Latency /engineering/ and optimization is all about the implicit operations, hidden costs and “stolen” cpu cycles. Incur the minimum CPU costs for a task.
eg: boxing/unboxing — extra work for cpu. Also creates garbage for the GC.
eg: function A calling B, calling C is one more stack frame than A-calling-C
eg: one thread switching between multiple sockets — more cpu workload than one thread dedicated to one (exchange) socket
eg: un-contended lock acquisition — more work than no-lock
eg: garbage collection – competes for CPU.

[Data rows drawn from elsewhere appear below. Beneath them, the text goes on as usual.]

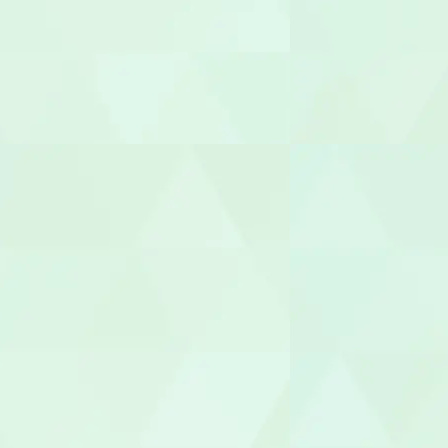
保育補助
幼稚園教諭
園長/主任保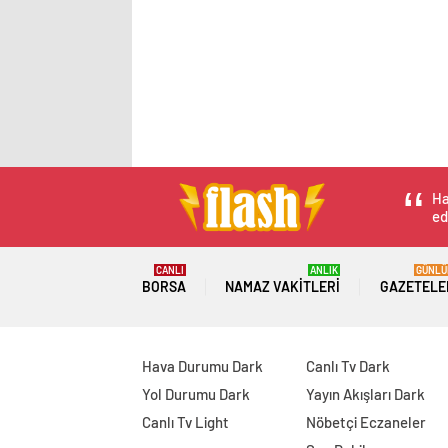
Ha
ed
CANLI
ANLIK
GÜNLÜ
BORSA
NAMAZ VAKITLERI
GAZETELE
Hava Durumu Dark
Canlı Tv Dark
Yol Durumu Dark
Yayın Akışları Dark
Canlı Tv Light
Nöbetçi Eczaneler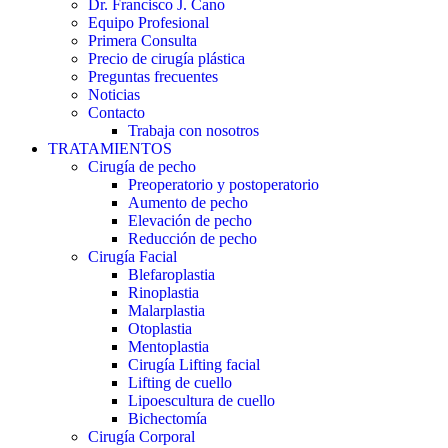
Dr. Francisco J. Cano
Equipo Profesional
Primera Consulta
Precio de cirugía plástica
Preguntas frecuentes
Noticias
Contacto
Trabaja con nosotros
TRATAMIENTOS
Cirugía de pecho
Preoperatorio y postoperatorio
Aumento de pecho
Elevación de pecho
Reducción de pecho
Cirugía Facial
Blefaroplastia
Rinoplastia
Malarplastia
Otoplastia
Mentoplastia
Cirugía Lifting facial
Lifting de cuello
Lipoescultura de cuello
Bichectomía
Cirugía Corporal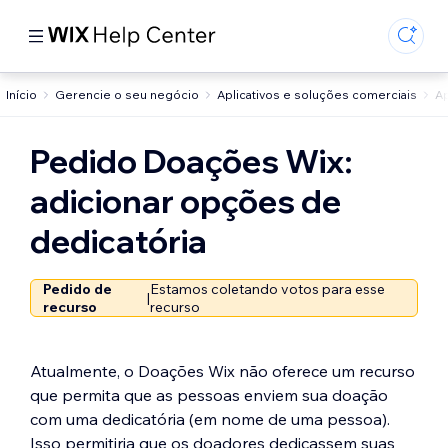
Início
Gerencie o seu negócio
Aplicativos e soluções comerciais
A
Pedido Doações Wix:
adicionar opções de
dedicatória
Pedido de
Estamos coletando votos para esse
|
recurso
recurso
Atualmente, o Doações Wix não oferece um recurso
que permita que as pessoas enviem sua doação
com uma dedicatória (em nome de uma pessoa).
Isso permitiria que os doadores dedicassem suas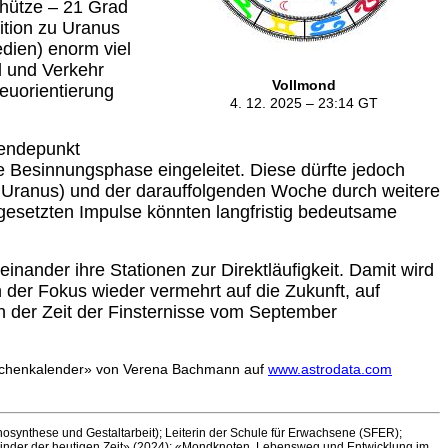
hüt­ze – 21 Grad
ition zu Uranus
edien) enorm viel
l und Verkehr
Vollmond
euorientierung
4. 12. 2025 – 23:14
GT
Wendepunkt
ze Besinnungsphase eingeleitet. Diese dürfte jedoch
zu Uranus) und der darauffolgenden Woche durch weitere
gesetzten Impulse könnten langfristig bedeutsame
nander ihre Stationen zur Direktläufigkeit. Damit wird
 der Fokus wieder vermehrt auf die Zukunft, auf
n der Zeit der Finsternisse vom September
«Wochenkalender» von Verena Bachmann auf
www.astrodata.com
osynthese und Gestaltarbeit); Leiterin der Schule für Erwachsene (SFER);
nder der heutigen Zeit» (2024);
«Mondknoten. Lebensweg und Entwicklung im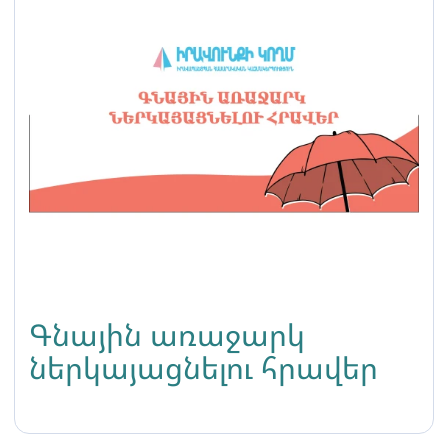
Գնային առաջարկ
ներկայացնելու հրավեր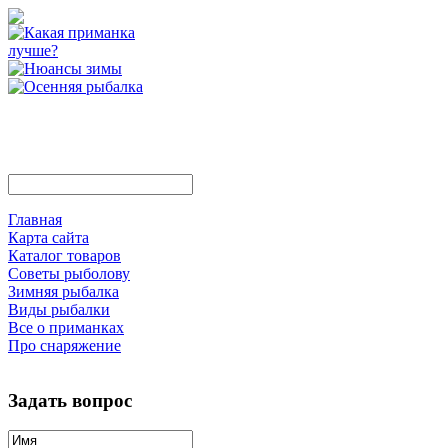
Главная
Карта сайта
Каталог товаров
Советы рыболову
Зимняя рыбалка
Виды рыбалки
Все о приманках
Про снаряжение
Задать вопрос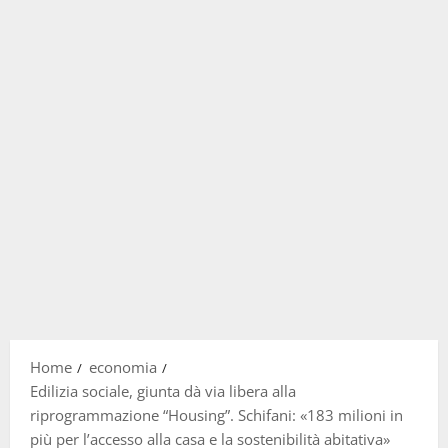
Home
economia
Edilizia sociale, giunta dà via libera alla
riprogrammazione “Housing”. Schifani: «183 milioni in
più per l’accesso alla casa e la sostenibilità abitativa»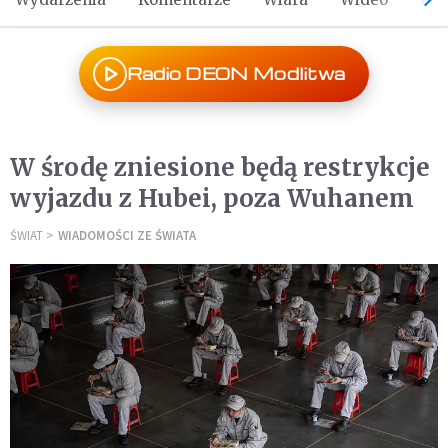
Radio DEON Modlitwa
W środę zniesione będą restrykcje
wyjazdu z Hubei, poza Wuhanem
ŚWIAT
WIADOMOŚCI ZE ŚWIATA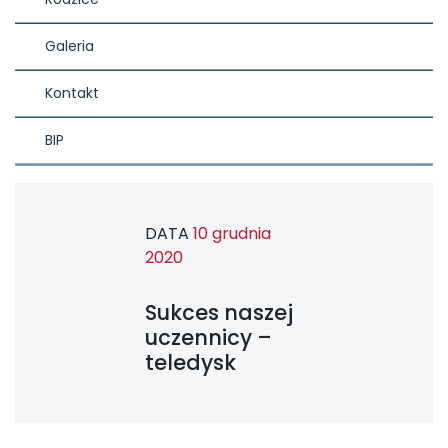
Galeria
Kontakt
BIP
DATA
10 grudnia
2020
Sukces naszej
uczennicy –
teledysk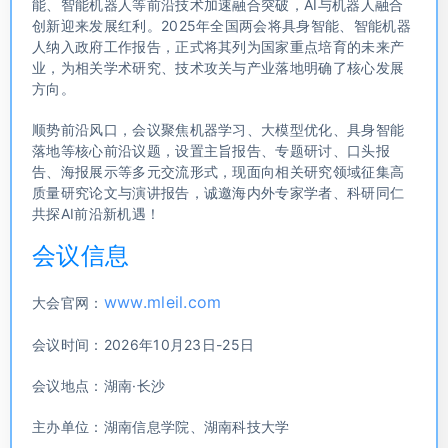
能、智能机器人等前沿技术加速融合突破，AI与机器人融合
创新迎来发展红利。2025年全国两会将具身智能、智能机器
人纳入政府工作报告，正式将其列为国家重点培育的未来产
业，为相关学术研究、技术攻关与产业落地明确了核心发展
方向。
顺势前沿风口，会议聚焦机器学习、大模型优化、具身智能
落地等核心前沿议题，设置主旨报告、专题研讨、口头报
告、海报展示等多元交流形式，现面向相关研究领域征集高
质量研究论文与演讲报告，诚邀海内外专家学者、科研同仁
共探AI前沿新机遇！
会议信息
www.mleil.com
大会官网：
会议时间：2026年10月23日-25日
会议地点：湖南·长沙
主办单位：湖南信息学院、湖南科技大学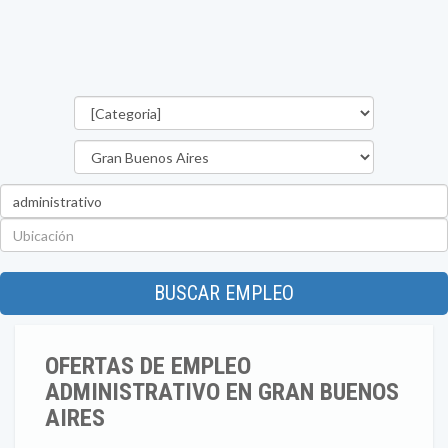
Categorías
Provincia
Palabra
clave
Ubicación
BUSCAR EMPLEO
OFERTAS DE EMPLEO
ADMINISTRATIVO EN GRAN BUENOS
AIRES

eg: page swap as part of virtual memory systems — competes for CPU
eg: vtbl lookup — adds a few clock cycles per function call. To be avoided inside the most critical apps in an exchange. Therefore c developers favor templates than virtuals
eg: RTTI — latency sensitive apps generally disable RTTI early on — during compilation
eg: null terminator at end of c-strings — adds network traffic by x%
eg: inline – trims cpu cycles.
eg: one kernel thread mapping to multiple user threads — fastest system should create no more user threads than the maximum cpu (or kernel) threads, so the thread scheduler doesn’t need to run at all. I feel this is possible only in a dedicated machine, but such a machine must then communicate with peripheral machines, involving serialization and network latency.
For a dedicated kernel thread to service a busy stream of tasks, we need to consider what if the tasks come in bursts so the thread becomes temporarily idle. One solution is to suspend the thread in wait() but a more radical approach is to simply let the thread busy-wait in a loop. Assumption is, one cpu is exclusively dedicated to this thread, so this cpu can’t do anything else even if we suspend this thread.